The university’s plans for the tract are outlined in UCB’s 2004 University Village Master Plan, which designates the farmland tract for recreation and open space, featuring a 23,800-square-foot community center with nearby baseball fields and a basketball court.
Lieber said any plans to transform the agricultural land into anything other than open space would trigger strong resistance from Albany residents.
“A year ago when I was mayor I tried to get the university to commit to open space, but I couldn’t get it. I think this will be around as an issue for at least the next year or two,” he said.
Mogulof said “demolition of the agricultural research buildings at the Gill Tract is a long-planned, independent project that has been separately reviewed and approved by the university.
“The University is proceeding with the demolition at this time because the vacant and dilapidated buildings have become an attractive target for vandalism.
“To be clear, the majority of the demolition site is designated not for mixed-use, but for University housing at some yet-to-be-determined point in the future.”
Mogulof said “proceeds from this San Pablo Mixed-Use Project would be used for scholarships for University Village residents, for future University Village improvements, and to address UC Berkeley's budget deficit.”
The mixed-use project is being developed by The LaLanne Group, a San Francisco developer that has also worked on another development anchored by a Whole Foods store, a project in Novato with 125 condos and a three-story parking structure.
The five-acre Albany project includes the 55,000-square-foot grocery store, with a parking lot to the north that will overlap with what Mogulof called “a small portion of the area to be demolished.”
The housing and retail segment to the south features 100 senior apartments, and 75 assisted-living apartments with 30,000 square feet of retail fronting along San Pablo avenue.
Lieber said the school district had insisted on senior housing, “because our schools are bursting at the seams already.”
Because the projects aren’t related to the university’s, they fall under the City of Albany’s zoning rules, and before the first shovel of earth can be moved, the city must approve rezoning for the site.
According to the city planning staff notice for Tuesday night’s hearing on the project’s environmental impact report, the whole site for the UCB/LaLanne project must be rezoned to San Pablo Avenue Commercial. Currently, only the first 100 feet along the roadway is zoned commercial; the rest is designated for Medium Density Residential.
According to the EIR construction of the new buildings is expected to take between 18 months and two years after the university completes its demolition project.
The EIR concludes that in only one area would the project pose unavoidable significant environmental impacts, and that is the impact of a major new project near the already heavily traveled intersection of San Pablo and Marin avenues.

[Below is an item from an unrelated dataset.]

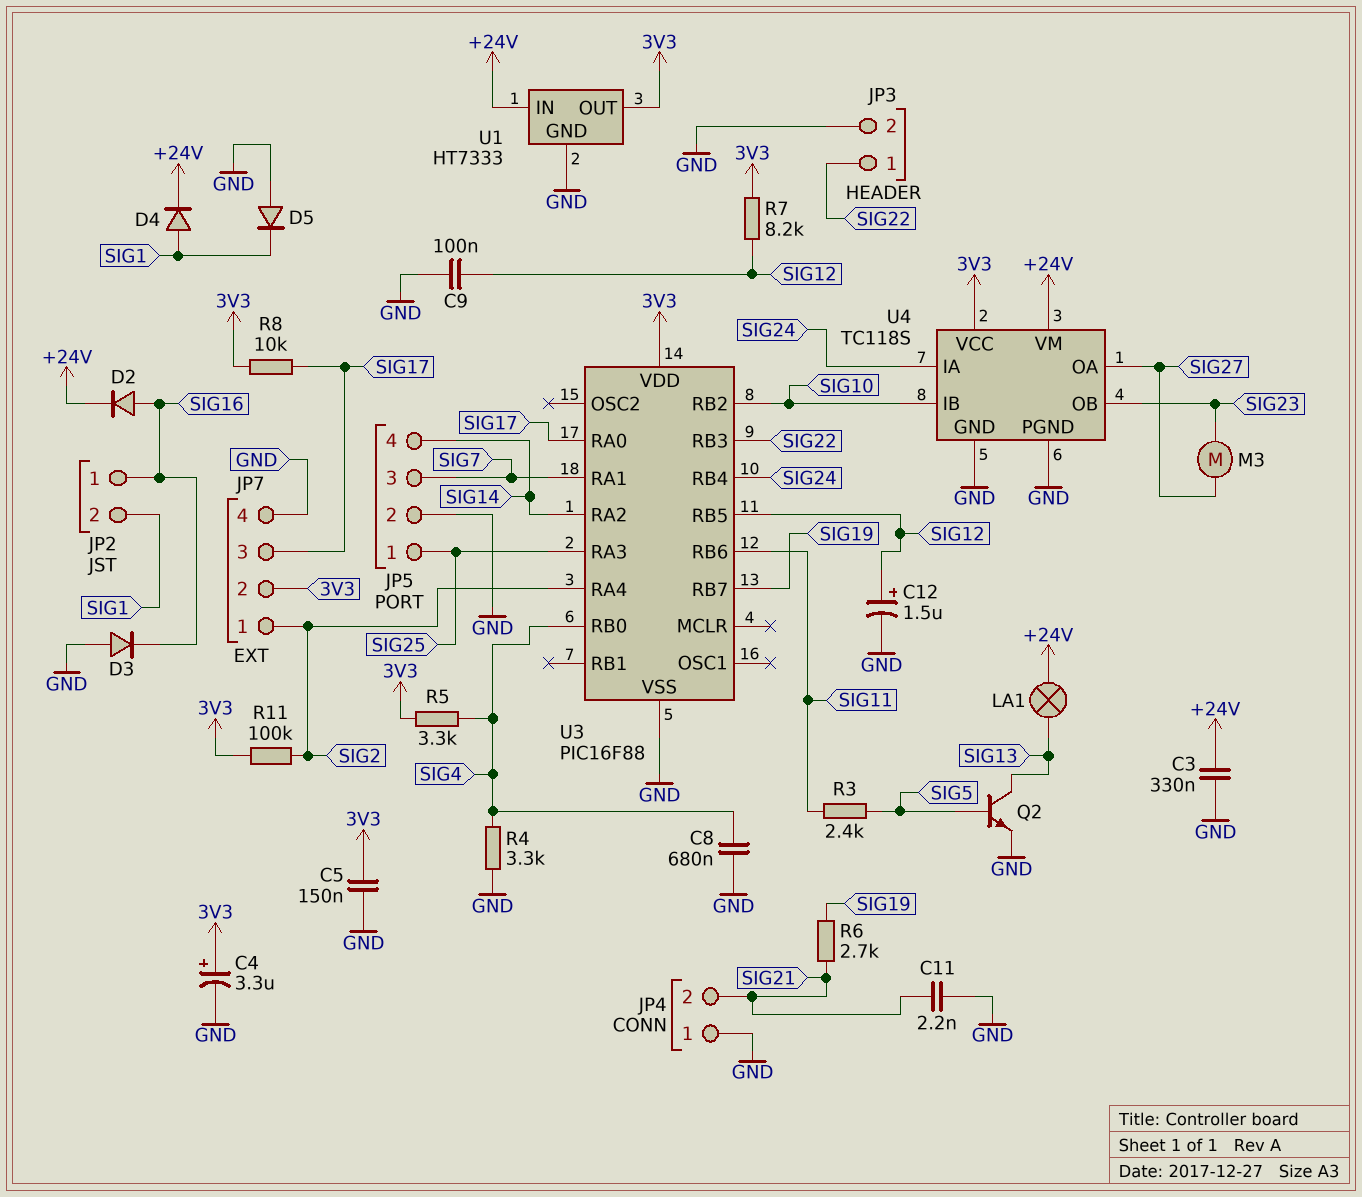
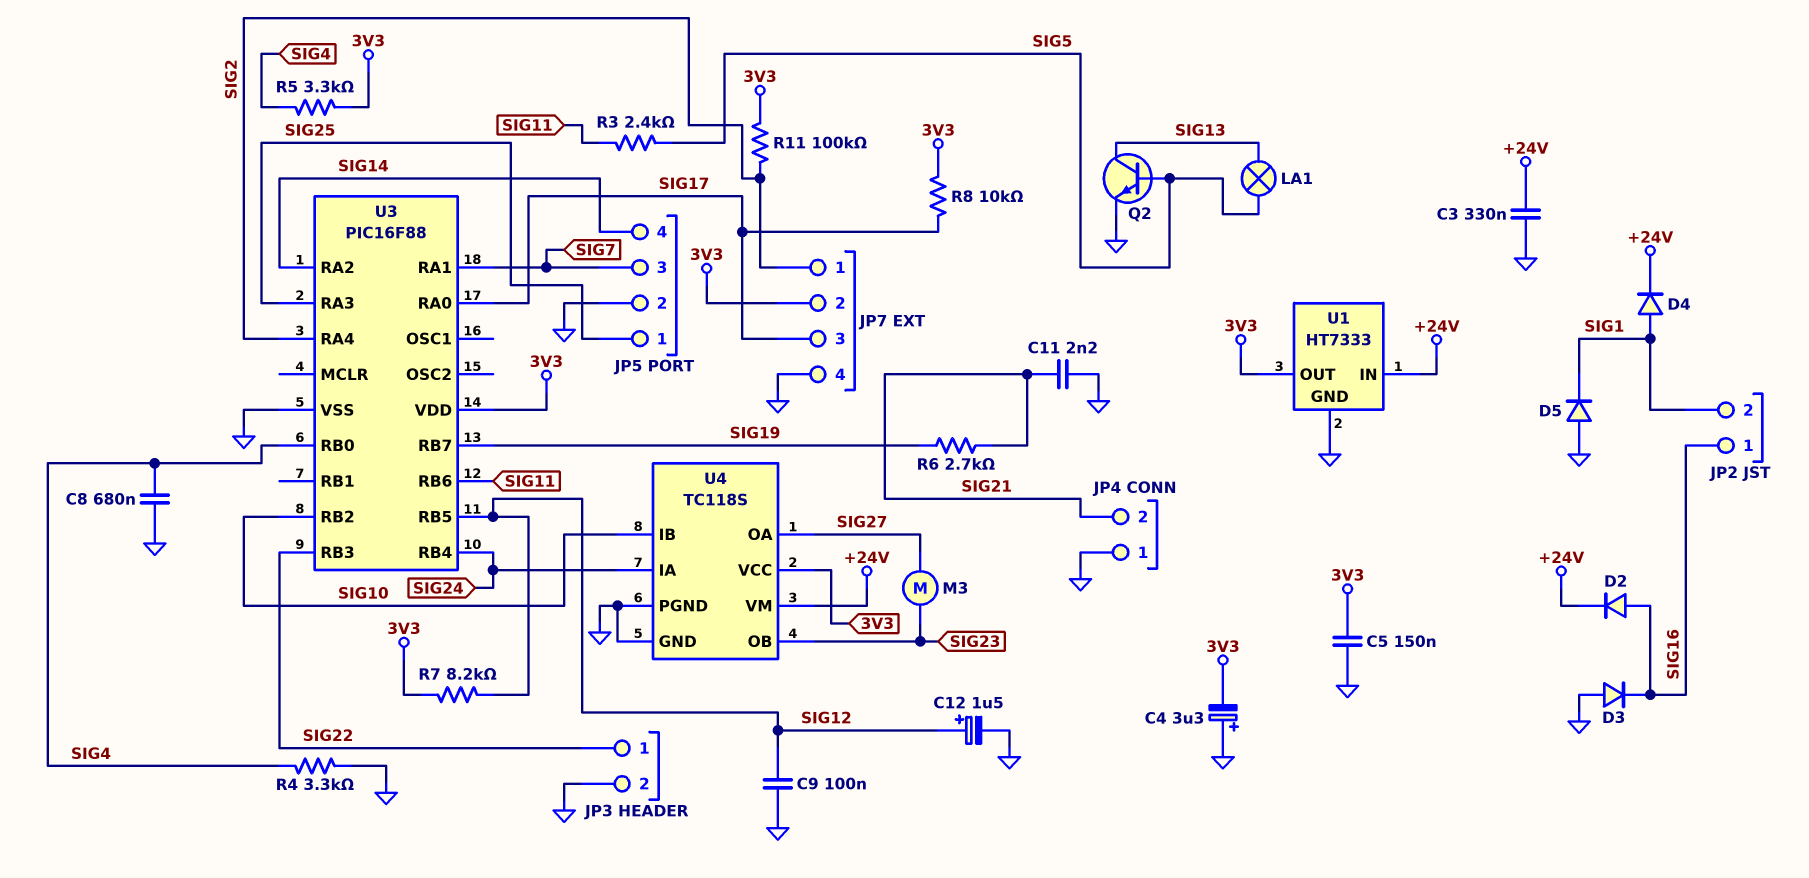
C4: 3.3uF (plus 3V3, minus GND) -> 3.3uF (plus GND, minus 3V3)
LA1: lamp (+24V, SIG13) -> lamp (SIG5, SIG13)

Unavoidable traffic impacts would spread beyond the site to the east- and westbound ramps of Interstate 80 at Gilman Street in Berkeley at several Gilman intersections.
Unavoidable impacts that were beyond remediation would also include the intersection of San Pablo and Solano avenues, and along both directions of San Pablo during peak afternoon traffic hours.
The EIR for the project is available at the city Community Development Department, 979 San Pablo Ave.; the Albany Library, 1247 Marin Ave.; or online at www.albanyca.org/index.